Selected text ->
------------------------

Dahr Jamail: Coming Home
An Iraq Correspondent Living in Two Worlds
By Dahr Jamail
It isn't an accident that, after 11 weeks, only as I'm leaving again, do I find myself able to write about what it was like to come home -- back to the United States after my latest several month stint in Iraq. Only now, with the U.S. growing ever smaller in my rearview mirror, with the strange distance that closeness to Iraq brings, do I find the needed space in which the words begin to flow.
For these last three months, I've been bound up inside, living two lives -- my body walking the streets of my home country; my heart and mind so often still wandering war-ravaged Iraq.
Even now, on a train from Philadelphia to New York on my way to catch a plane overseas, my urge is to call Iraq; to call, to be exact, my interpreter and friend, Abu Talat in Baghdad. The papers this morning reported at least four car bombs detonating in the capital; so, to say I was concerned for him would be something of an understatement.
The connection wasn't perfect. But when he heard my voice, still so far away, he shouted with his usual mirth, "How are you my friend?" I might as well be in another universe -- the faultless irreconcilability of my world and his; everything, in fact, tied into this phone call, this friendship, our backgrounds… across these thousands of miles.

------------------------

The task -> Could you continue the essay about coming home from Iraq, picking up right after its last sentence?

Provided data ->

------------------------

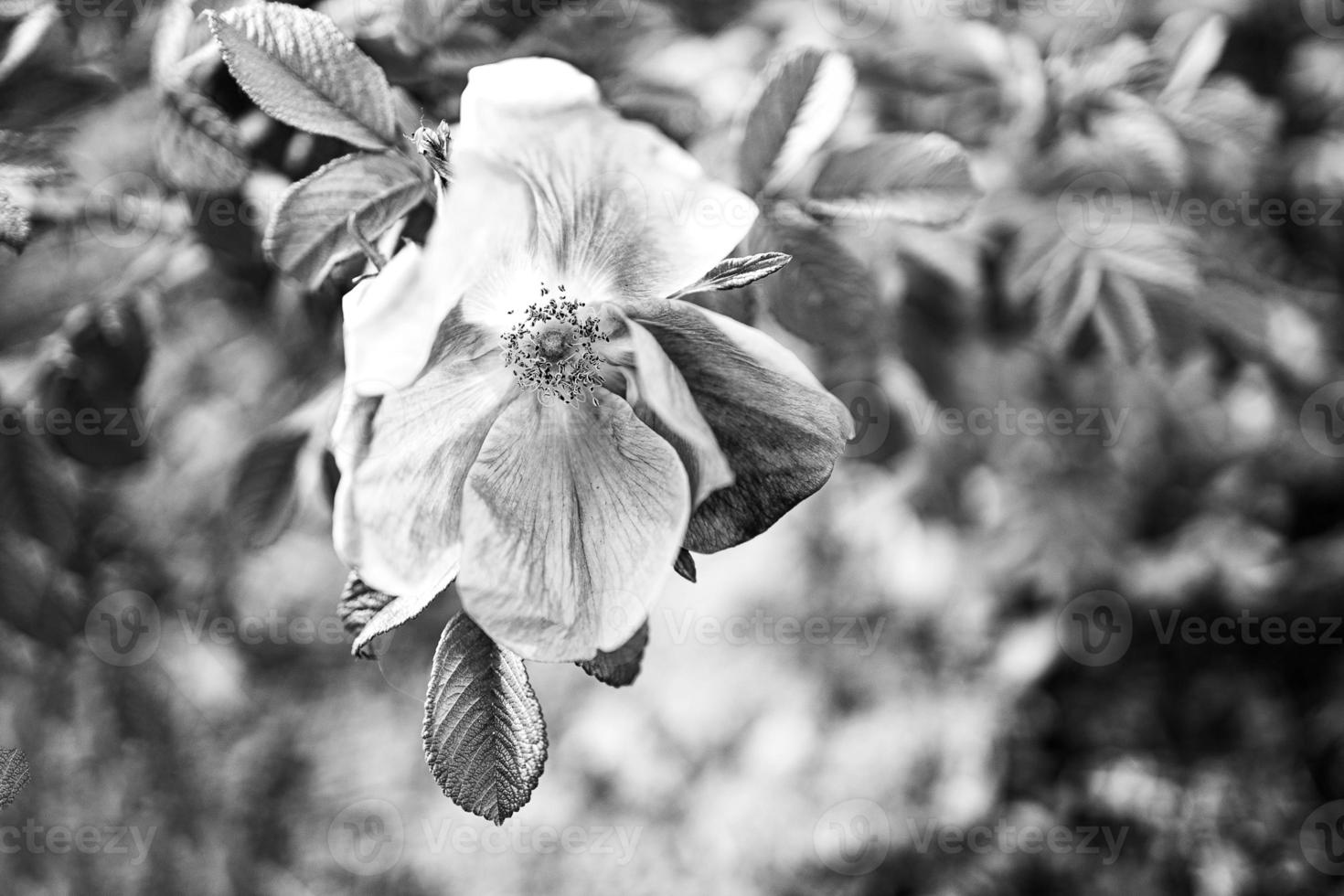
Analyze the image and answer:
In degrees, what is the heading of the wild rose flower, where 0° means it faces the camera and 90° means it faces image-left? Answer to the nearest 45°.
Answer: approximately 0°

------------------------

Result below ->
I breathe deeply before saying a bit too softly, "I just wanted to know that you're all right, habibi."
The direct translation for "habibi" in Arabic is "my dear." It is used among close friends to express affection and deep trust.
It's no fun having a beloved friend in a war zone. I'm all too aware now of what it must be like for loved ones and family members to have those close to them far away and in constant danger… It's no way to live. Having spent so many months in Iraq myself, I finally have a taste of what my own loved ones have been living with.
While bloody Iraq stories are just part of the news salad here for most Americans -- along with living and dead Popes, Michael Jackson, missing wives-to-be, and the various doings of our President -- I remained glued to the horrifying tales streaming out of Baghdad and environs. I emailed Abu Talat and other friends constantly to check on their safety in that chaotic, dangerous land I'd stopped being any part of.
Trying to live life here with some of my heart and most of my mind in Iraq, which is endlessly in flames, has felt distinctly schizophrenic. It's often seemed as if I were looking at my country through the wrong end of a telescope even as I walked down the streets of its well functioning cities, padded through a coffee shop where everyone was laughing, relaxed, or calmly computing away, or sat for hours in a room that possessed that miracle of all miracles -- uninterrupted electricity.
I ask Abu Talat if the most recent car bombs were close to his home. "There have been 10 car bombs in Baghdad today, habibi, at least 30 people killed with over 70 wounded. Iraqis are suffering so much nowadays. It's becoming unbearable, even for those of us who have known so much suffering for so long."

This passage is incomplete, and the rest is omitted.